Activity.
Print the lines below word for word, leaving out the pictures.

Record set.
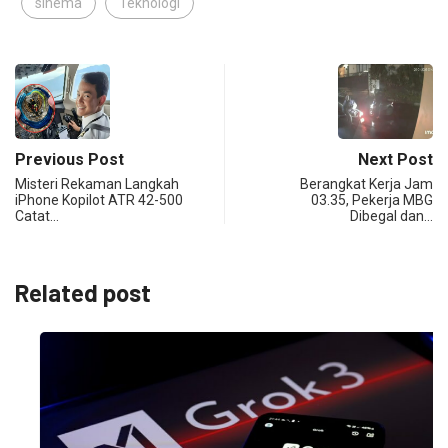
sinema
Teknologi
Previous Post
Next Post
Misteri Rekaman Langkah
Berangkat Kerja Jam
iPhone Kopilot ATR 42-500
03.35, Pekerja MBG
Catat…
Dibegal dan…
Related post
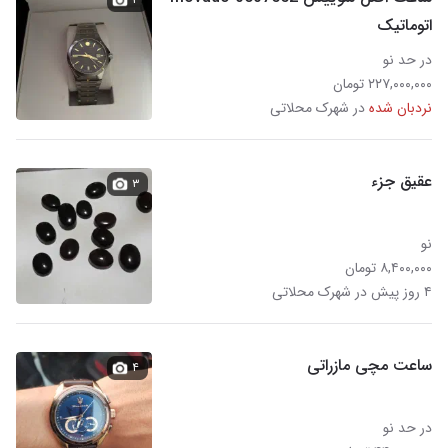
اتوماتیک
در حد نو
۲۲۷,۰۰۰,۰۰۰ تومان
نردبان شده
در شهرک محلاتی
عقیق جزء
۳
نو
۸,۴۰۰,۰۰۰ تومان
۴ روز پیش در شهرک محلاتی
ساعت مچی مازراتی
۴
در حد نو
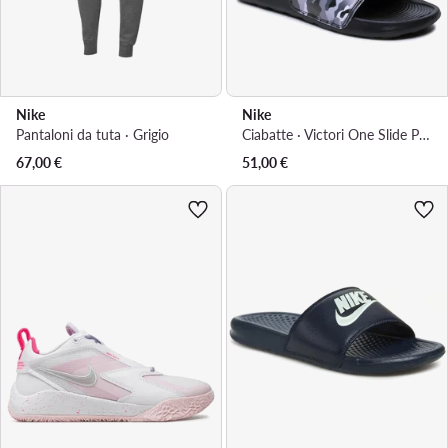
Nike
Nike
Pantaloni da tuta · Grigio
Ciabatte · Victori One Slide Print CN9678 001 · Nero
67,00
€
51,00
€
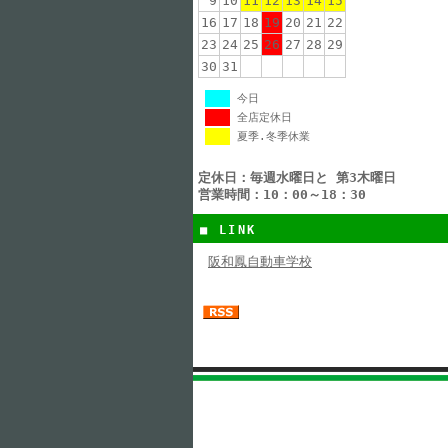
9
10
11
12
13
14
15
16
17
18
19
20
21
22
23
24
25
26
27
28
29
30
31
今日
全店定休日
夏季.冬季休業
定休日：毎週水曜日と 第3木曜日
営業時間：10：00～18：30
■ LINK
阪和鳳自動車学校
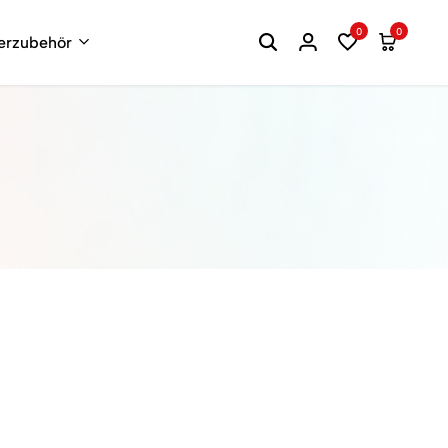
0
0
terzubehör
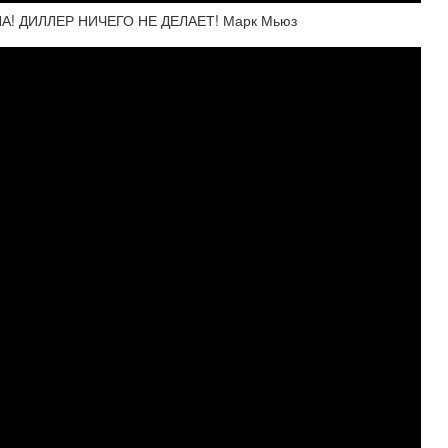
А! ДИЛЛЕР НИЧЕГО НЕ ДЕЛАЕТ! Марк Мьюз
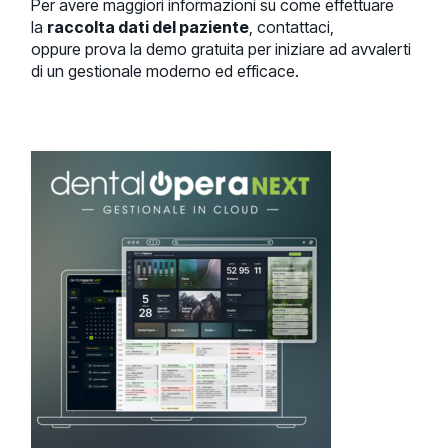
Per avere maggiori informazioni su come effettuare
la
raccolta dati del paziente
, contattaci,
oppure prova la demo gratuita per iniziare ad avvalerti
di un gestionale moderno ed efficace.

Exercise response.
sinema
Teknologi
Previous Post
Next Post
Misteri Rekaman Langkah
Berangkat Kerja Jam
iPhone Kopilot ATR 42-500
03.35, Pekerja MBG
Catat…
Dibegal dan…
Related post
اتوماتیک
در حد نو
۲۲۷,۰۰۰,۰۰۰ تومان
نردبان شده
در شهرک محلاتی
عقیق جزء
۳
نو
۸,۴۰۰,۰۰۰ تومان
۴ روز پیش در شهرک محلاتی
ساعت مچی مازراتی
۴
در حد نو
Nike
Nike
Pantaloni da tuta · Grigio
Ciabatte · Victori One Slide Print CN9678 001 · Nero
67,00
€
51,00
€
9
10
11
12
13
14
15
16
17
18
19
20
21
22
23
24
25
26
27
28
29
30
31
今日
全店定休日
夏季.冬季休業
定休日：毎週水曜日と 第3木曜日
営業時間：10：00～18：30
■ LINK
阪和鳳自動車学校
0
0
terzubehör
А! ДИЛЛЕР НИЧЕГО НЕ ДЕЛАЕТ! Марк Мьюз
Per avere maggiori informazioni su come effettuare
la
raccolta dati del paziente
, contattaci,
oppure prova la demo gratuita per iniziare ad avvalerti
di un gestionale moderno ed efficace.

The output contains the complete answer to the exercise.